• Chest · Sep 1994

    Comparative Study

    Oxygen therapy using pulse and continuous flow with a transtracheal catheter and a nasal cannula.

    • E S Yaeger, S Goodman, E Hoddes, and K L Christopher.
    • Presbyterian/St. Lukes Medical Center, Denver.
    • Chest. 1994 Sep 1;106(3):854-60.

    AbstractPulse delivery (PD) of oxygen was compared with continuous flow (CF) utilizing transtracheal oxygen catheter (TTO) and nasal cannula (NC) in 20 stable patients with chronic hypoxemia. Oxygen saturation, respiratory rate, and accuracy of pulsed oxygen delivery were measured during sleep studies and these parameters, as well as arterial blood gases, were evaluated during rest and exercise. Additionally, bulk liquid oxygen use was measured under each condition, for a period of 1 month. Pulse delivery NC was evaluated in six subjects, CF NC in 14 subjects, and PD and CF TTO in 20 subjects over the 1-month period. Results showed that, as a group, patients were adequately oxygenated when utilizing the PD with both NC and TTO as assessed by arterial blood gases, oximetry, and hematocrit. However, four subjects could not be adequately oxygenated on PD NC during exercise even at the maximum liter per minute setting and could not be studied with this mode of therapy. The PD settings in the remaining subjects were equivalent to continuous flow settings for TTO and NC as assessed by PaO2 for rest and SaO2 for exercise and sleep.
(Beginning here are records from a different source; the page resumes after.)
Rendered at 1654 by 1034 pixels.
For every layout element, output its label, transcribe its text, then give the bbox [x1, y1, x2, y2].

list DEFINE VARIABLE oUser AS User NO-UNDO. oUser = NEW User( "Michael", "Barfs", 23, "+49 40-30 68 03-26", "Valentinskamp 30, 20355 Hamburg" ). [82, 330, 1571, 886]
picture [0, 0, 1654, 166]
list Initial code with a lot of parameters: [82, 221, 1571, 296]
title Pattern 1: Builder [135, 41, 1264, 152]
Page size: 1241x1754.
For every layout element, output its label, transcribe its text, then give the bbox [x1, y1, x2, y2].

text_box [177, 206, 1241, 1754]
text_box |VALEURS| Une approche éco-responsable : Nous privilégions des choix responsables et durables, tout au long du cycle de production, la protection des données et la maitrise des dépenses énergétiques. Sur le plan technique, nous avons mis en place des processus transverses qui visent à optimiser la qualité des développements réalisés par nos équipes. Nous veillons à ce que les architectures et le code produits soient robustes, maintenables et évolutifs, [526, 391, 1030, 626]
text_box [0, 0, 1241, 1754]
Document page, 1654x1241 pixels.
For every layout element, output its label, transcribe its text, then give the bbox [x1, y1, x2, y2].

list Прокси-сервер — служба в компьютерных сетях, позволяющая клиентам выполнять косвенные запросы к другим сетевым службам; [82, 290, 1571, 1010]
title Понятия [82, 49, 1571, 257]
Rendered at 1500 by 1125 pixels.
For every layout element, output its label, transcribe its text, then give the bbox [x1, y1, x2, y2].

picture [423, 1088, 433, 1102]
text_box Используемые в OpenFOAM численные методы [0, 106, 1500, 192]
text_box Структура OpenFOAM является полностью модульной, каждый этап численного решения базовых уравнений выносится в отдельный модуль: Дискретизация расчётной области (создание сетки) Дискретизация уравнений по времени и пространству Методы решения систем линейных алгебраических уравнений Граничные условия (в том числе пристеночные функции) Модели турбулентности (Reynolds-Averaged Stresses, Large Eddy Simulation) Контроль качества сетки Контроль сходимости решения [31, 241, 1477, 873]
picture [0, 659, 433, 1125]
Compared with standard CF NC, the daily bulk oxygen use was decreased by 29.4 percent with CF TTO, by 48.2 percent with PD NC, and by 49.9 percent with PD TTO. We conclude that, compared with CF NC, PD of oxygen via TTO or NC by this method appears to be a safe, reliable, effective, and cost-effective method of oxygen delivery in the majority of subjects when used with proper screening.